There were a few minor details in need of fixing in our new Civic Hybrid. One of these was a cable that stuck out whenever you closed the trunk; I fixed that with hot glue. There were also a couple blown fuses rendering the lighter outlets inoperable (though of course fuses for our old Honda Civic are incompatible). But most galling of all were the little scratches on the Navigation DVD. Last night I'd tried making a copy or even just an image of it but had had no luck because of little scratches. So today I tried buffing them out, first with toothpaste, and when that didn't work, a layer of Brasso between the scratched surface and the surface of a dead CD. But that technique proved to be a disaster, leaving a bunch of unexpected gauges that required fine sandpaper to remove.

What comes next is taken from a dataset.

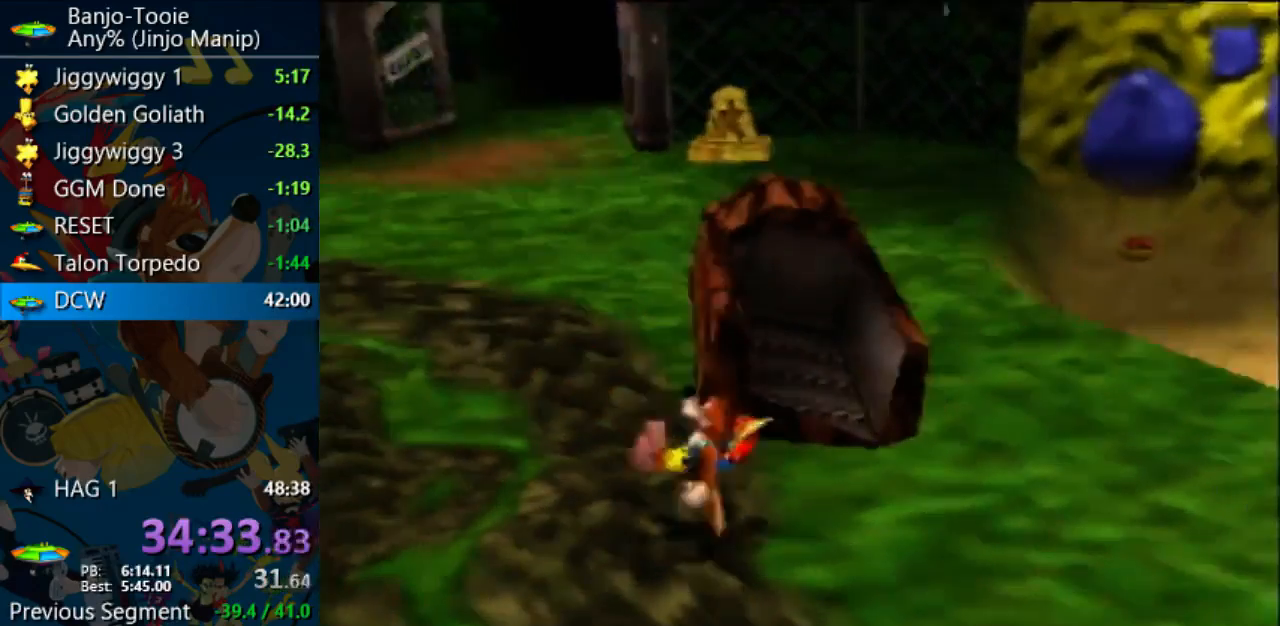
{"dt_ms": 500, "buttons": ["A", "Z"], "left_stick": "right", "events": [[267, "A", "down"]]}
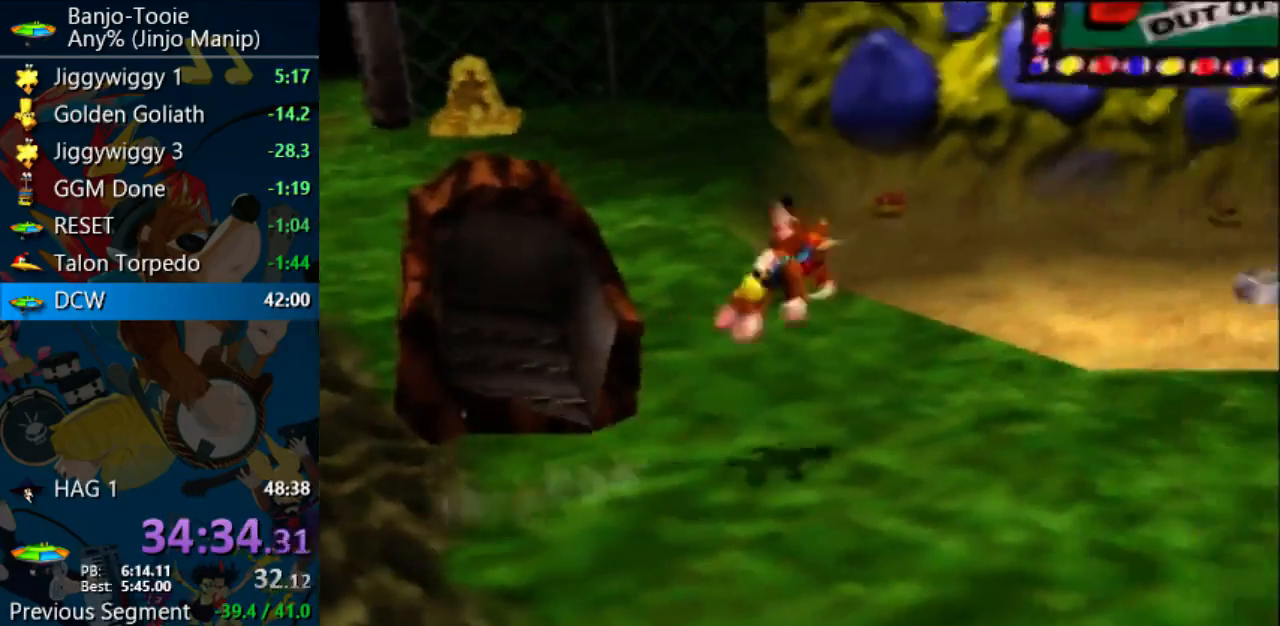
{"dt_ms": 500, "buttons": ["Z"], "left_stick": "up-right", "events": [[500, "A", "up"], [500, "left_stick", "up-right"]]}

But once you've gone down that road, polishing is suddenly a big time-consuming ordeal. I tried to automate this by turning the DVD on an old CD drive spindle motor and draping a Brasso-soaked coth over it, but this didn't accomplish much (mostly because the spindle motor was too wimpy). So I gave up, for the time being, and redoubled my search for a torrent of the appropriate DVD. It turns out that there are such .iso files (one is called Honda_Navigation_DVD_6.62A_Update.6070672.TPB.torrent), though it looks like successfully burning them to a DVD can be a hassle. And of course Honda chose to use entirely proprietary hardware, so there's no easy way to substitute in a thumb drive (a much saner form of automotive data medium) for its on board DVD. Consider this story a signature on a petition for someone to build an open source car.

In the afternoon I drove the new car into Uptown Kingston and registered it, getting new plates (which, in New York, have gone from dark blue on white to dark blue on orange). I could have transferred the plates, but that would have required me to register it in both of our names, and Gretchen didn't want to have to drag herself to the DMV too. Because of this, there's no sense in New York for a married couple to ever register a car in both names.
Because David had sold us the car so cheaply, it fell prey to a part of the New York vehicle code stipulating that newer cars have to be taxed at their bluebook value, which for this car was over $10,000 (remember, we'd only paid $6800 for it). We could fill out a form and have David (or, actually, David's Republican father) state that the car was a gift, but in the end Gretchen and I decided that that was just too sketchy.